An international collaboration of scientists has created a contact lens (CL) which can shift between magnified and normal vision. The lens, which increases peripheral vision three-fold, is safer and cheaper than surgery and will allow people with sight loss to read text better and see faces, said Dr Eric Tremblay, a Swiss Federal Institute of Technology designer who presented the new technology at American Association for the Advancement of Science conference in San Jose, California, in February 2018.

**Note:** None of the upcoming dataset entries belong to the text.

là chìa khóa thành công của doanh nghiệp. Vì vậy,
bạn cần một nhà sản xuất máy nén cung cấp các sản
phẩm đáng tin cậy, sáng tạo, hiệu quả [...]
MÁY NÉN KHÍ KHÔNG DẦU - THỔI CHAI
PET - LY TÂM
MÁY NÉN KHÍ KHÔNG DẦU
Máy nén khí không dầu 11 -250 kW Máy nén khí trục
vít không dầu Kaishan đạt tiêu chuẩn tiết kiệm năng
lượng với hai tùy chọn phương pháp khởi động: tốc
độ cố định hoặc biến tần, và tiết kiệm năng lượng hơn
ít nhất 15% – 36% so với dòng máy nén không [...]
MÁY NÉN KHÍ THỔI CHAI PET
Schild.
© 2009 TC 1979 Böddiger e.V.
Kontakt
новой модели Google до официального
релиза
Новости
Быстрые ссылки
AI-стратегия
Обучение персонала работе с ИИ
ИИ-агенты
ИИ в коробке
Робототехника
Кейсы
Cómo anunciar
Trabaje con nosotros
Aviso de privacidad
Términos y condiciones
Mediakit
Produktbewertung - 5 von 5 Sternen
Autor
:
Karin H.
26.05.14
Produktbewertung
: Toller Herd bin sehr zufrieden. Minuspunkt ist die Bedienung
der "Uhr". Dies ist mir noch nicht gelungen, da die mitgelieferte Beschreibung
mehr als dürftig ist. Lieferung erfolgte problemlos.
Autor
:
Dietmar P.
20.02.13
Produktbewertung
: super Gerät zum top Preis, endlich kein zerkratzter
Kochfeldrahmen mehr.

The lenses have tiny telescopes built into the centre which work like binoculars and are activated by specially-adapted glasses that recognise winks, but ignore blinks. The contact lenses have two apertures, one which is magnified and one normal. When users shut their right eye, the glasses change the polarisation of light so that it hits the contact lens at the right angle to trigger the magnification effect. A wink with the left eye effectively turns off the telescope. “It is instant. You wink and the image changes,” said Dr Tremblay.
One of the main problems the new contact lenses could help is age-related macular degeneration (AMD). Current solutions available to AMD patients are glasses with mounted telescopes or surgical implants in the eye which help to magnify the light coming into the eye onto undamaged parts of the retina, but the glasses are bulky and obtrusive and surgical implants are invasive and expensive, said Dr Tremblay.
The new lens could be available for sale in two years.